Brief: In the entries below, find every line holding the string "freedom" and collect it.

** Dataset excerpts follows **

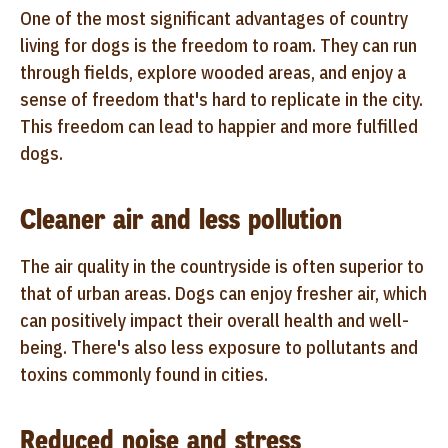
One of the most significant advantages of country
living for dogs is the freedom to roam. They can run
through fields, explore wooded areas, and enjoy a
sense of freedom that's hard to replicate in the city.
This freedom can lead to happier and more fulfilled
dogs.
Cleaner air and less pollution
The air quality in the countryside is often superior to
that of urban areas. Dogs can enjoy fresher air, which
can positively impact their overall health and well-
being. There's also less exposure to pollutants and
toxins commonly found in cities.
Reduced noise and stress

** End of Dataset excerpts **

Answer for this exercise:
living for dogs is the freedom to roam. They can run
sense of freedom that's hard to replicate in the city.
This freedom can lead to happier and more fulfilled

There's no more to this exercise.